The biggest risk with burst capacity is that it won't be there when you need it (or that the burst price will have dramatically changed). What if you need 5 new accountants to help with your year-end close, and there a none to be found? Or if you need to spend a whole year's salary on each one for 1 month of work? That risk needs to be factored into the decision-making process.

Improvement of Bottleneck Processes

Finally, we can just stop looking for tricks, put our heads down, and improve the bottleneck process. Much of the inefficiency faced by teams comes from misalignment around bandwidth and latency targets or mismanaging communication.

For example, if you want a fulfillment team of an e-commerce store to achieve a median order-fulfillment latency of 3 hours, then you'd better staff 24/7. If that team attempts to achieve that kind of latency without the a staffing plan aimed at that target, something is going to break.

Or, let's say your creative team needs to ship variants of marketing campaigns based on feedback from last week's performance. Maybe it gets too much communication in the form of course corrections every 12 hours. Or maybe too little communication because feedback/approval only occurs once every 3 days (while the average creative requires three passes). In either case, the communication itself will kill any chance of your creative team's success.
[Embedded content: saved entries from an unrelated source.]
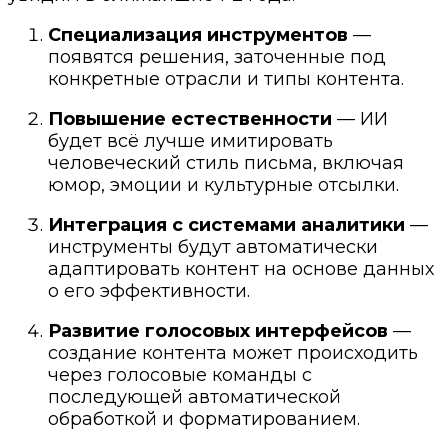
Специализация инструментов
—
появятся решения, заточенные под
конкретные отрасли и типы контента.
Повышение естественности
— ИИ
будет всё лучше имитировать
человеческий стиль письма, включая
юмор, эмоции и культурные отсылки.
Интеграция с системами аналитики
—
инструменты будут автоматически
адаптировать контент на основе данных
о его эффективности.
Развитие голосовых интерфейсов
—
создание контента может происходить
через голосовые команды с
последующей автоматической
обработкой и форматированием.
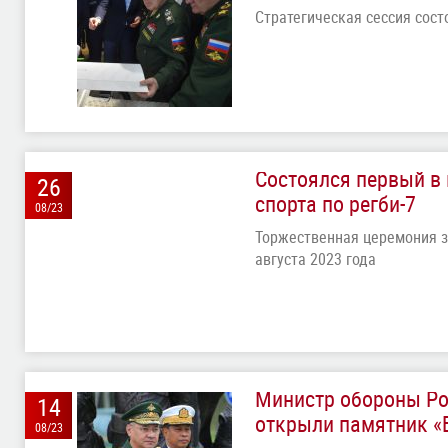
Стратегическая сессия сост
Состоялся первый в
26
спорта по регби-7
08/23
Торжественная церемония з
августа 2023 года
Министр обороны Ро
14
открыли памятник 
08/23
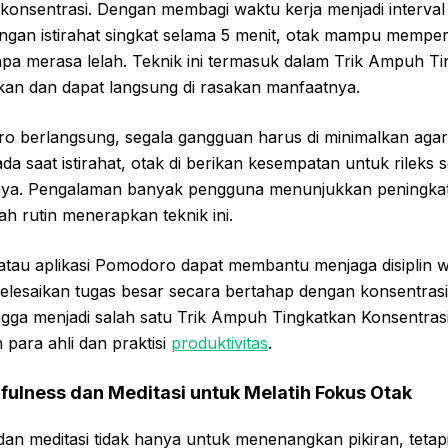
konsentrasi. Dengan membagi waktu kerja menjadi interva
dengan istirahat singkat selama 5 menit, otak mampu memp
npa merasa lelah. Teknik ini termasuk dalam Trik Ampuh T
kan dan dapat langsung di rasakan manfaatnya.
o berlangsung, segala gangguan harus di minimalkan aga
da saat istirahat, otak di berikan kesempatan untuk rileks 
utnya. Pengalaman banyak pengguna menunjukkan peningk
h rutin menerapkan teknik ini.
tau aplikasi Pomodoro dapat membantu menjaga disiplin w
elesaikan tugas besar secara bertahap dengan konsentrasi 
ngga menjadi salah satu Trik Ampuh Tingkatkan Konsentrasi
para ahli dan praktisi
produktivitas
.
ulness dan Meditasi untuk Melatih Fokus Otak
dan meditasi tidak hanya untuk menenangkan pikiran, tetapi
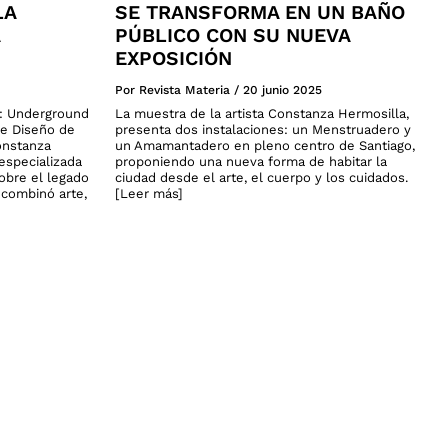
LA
SE TRANSFORMA EN UN BAÑO
PÚBLICO CON SU NUEVA
EXPOSICIÓN
Por Revista Materia
/
20 junio 2025
a: Underground
La muestra de la artista Constanza Hermosilla,
de Diseño de
presenta dos instalaciones: un Menstruadero y
onstanza
un Amamantadero en pleno centro de Santiago,
especializada
proponiendo una nueva forma de habitar la
sobre el legado
ciudad desde el arte, el cuerpo y los cuidados.
n combinó arte,
[Leer más]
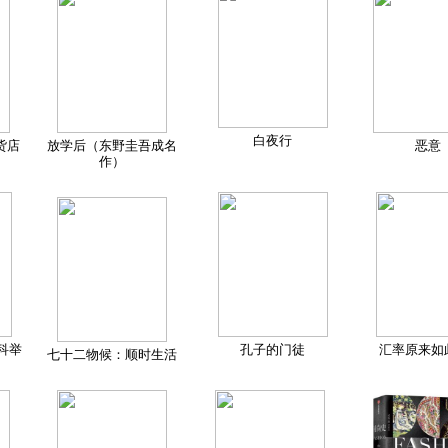
白夜行
货店
放学后（东野圭吾成名
恶意
作）
科举
孔子的门徒
汇率原来如
七十二物候：顺时生活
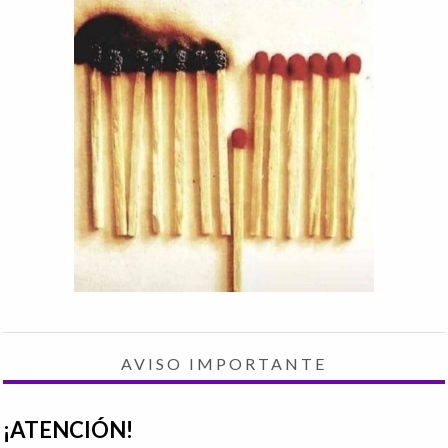
AVISO IMPORTANTE
¡ATENCIÓN!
I'll dig into some of this in more detail in the future, but the primary ways to improve individual team processes are:

  • Evaluate if the team has the proper staffing
    • Do this first--you don't know much of anything about a team that's understaffed or lacking proper leadership
  • Evaluate if there are underperforming individuals
    • Underperforming individuals usually drive more than the average amount of communication (sometimes a lot more!) while delivering low output
  • Find internal drivers of latency and eliminate them, especially effective if:
    • there are significant queues inside the "team", such that its acting like a bunch of separate teams
    • there's too much "note-passing" communication required to keep people on the same page
    • decision-making authority isn't being pushed down far enough, leading to too much "review/feedback/iterate" communication
  • Change the work stream to reduce the scope and/or complexity of the bottleneck task
    • i.e. shift some of the work to other teams that have (and can scale) the needed capacity better
    • This may require creating new, more specialized teams that can be managed more effectively than a generalist team that is hard to hire for
  • Reduce the burden of communication received from the rest of the team
    • This can mean better or just less communication from the outside
    • This may make the team less responsive to changes from the outside, but the increased bandwidth could be a win anyway
  • Just pay to increase capacity

Each of the above could be its own post, and the list isn't exhaustive (just what I could get out in the time I had to write this post). There's a lot more to come on individual team productivity.